* [Work order]
Give a verbatim copy of the lines below, minus the pictures.

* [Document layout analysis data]
- Opening Delimiter -

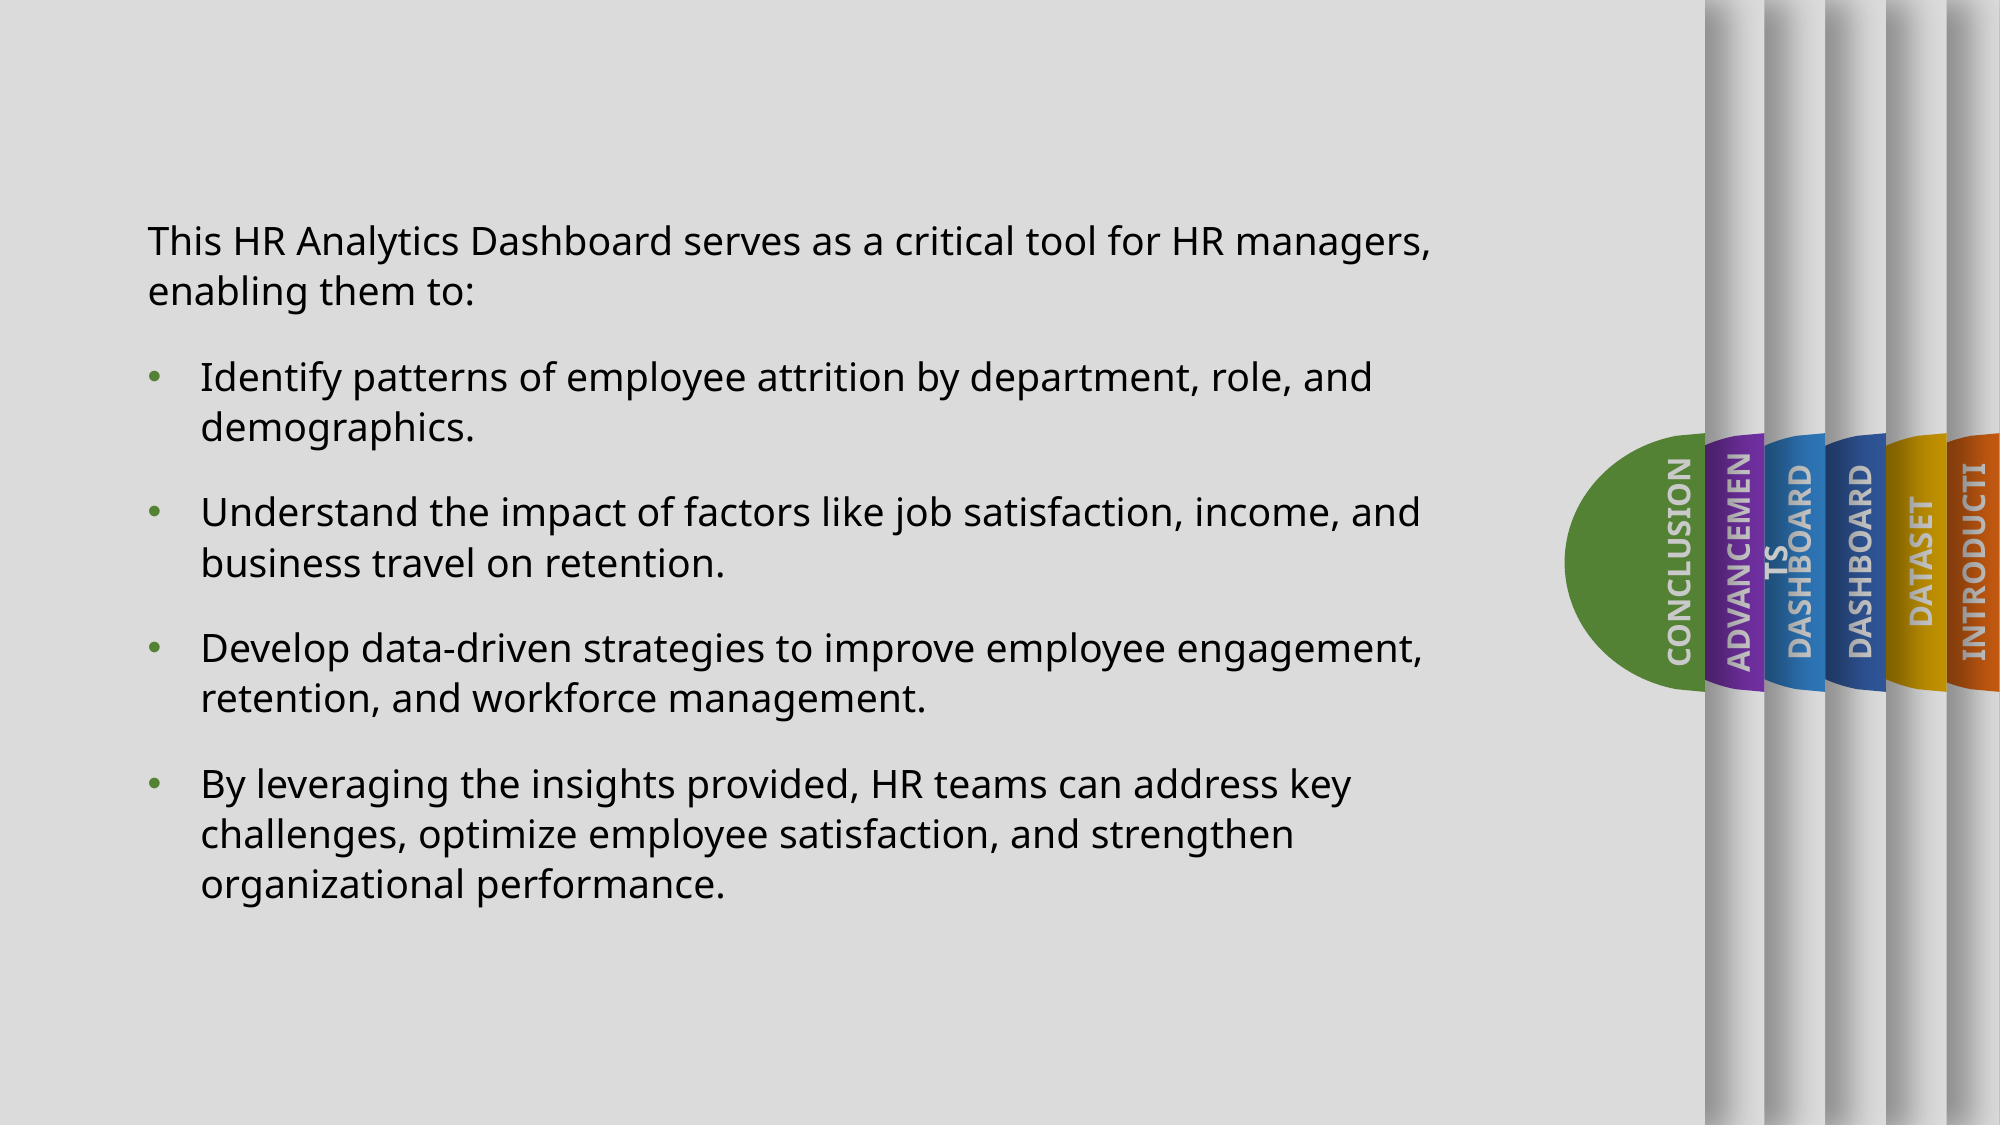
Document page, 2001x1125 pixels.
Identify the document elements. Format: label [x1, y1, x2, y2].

text_box [0, 0, 1705, 1125]
text_box [1886, 0, 1947, 1125]
text_box [1705, 0, 1765, 1125]
text_box [1947, 0, 2000, 1125]
text_box [1826, 0, 1886, 1125]
text_box [1765, 0, 1826, 1125]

- Closing Delimiter -

* [Your solution]
Document page, 2001x1125 pixels.
Identify the document elements. Format: label [x1, y1, x2, y2].

text_box [0, 0, 1705, 1125]
text_box [1886, 0, 1947, 1125]
text_box [1705, 0, 1765, 1125]
text_box [1947, 0, 2000, 1125]
text_box [1826, 0, 1886, 1125]
text_box [1765, 0, 1826, 1125]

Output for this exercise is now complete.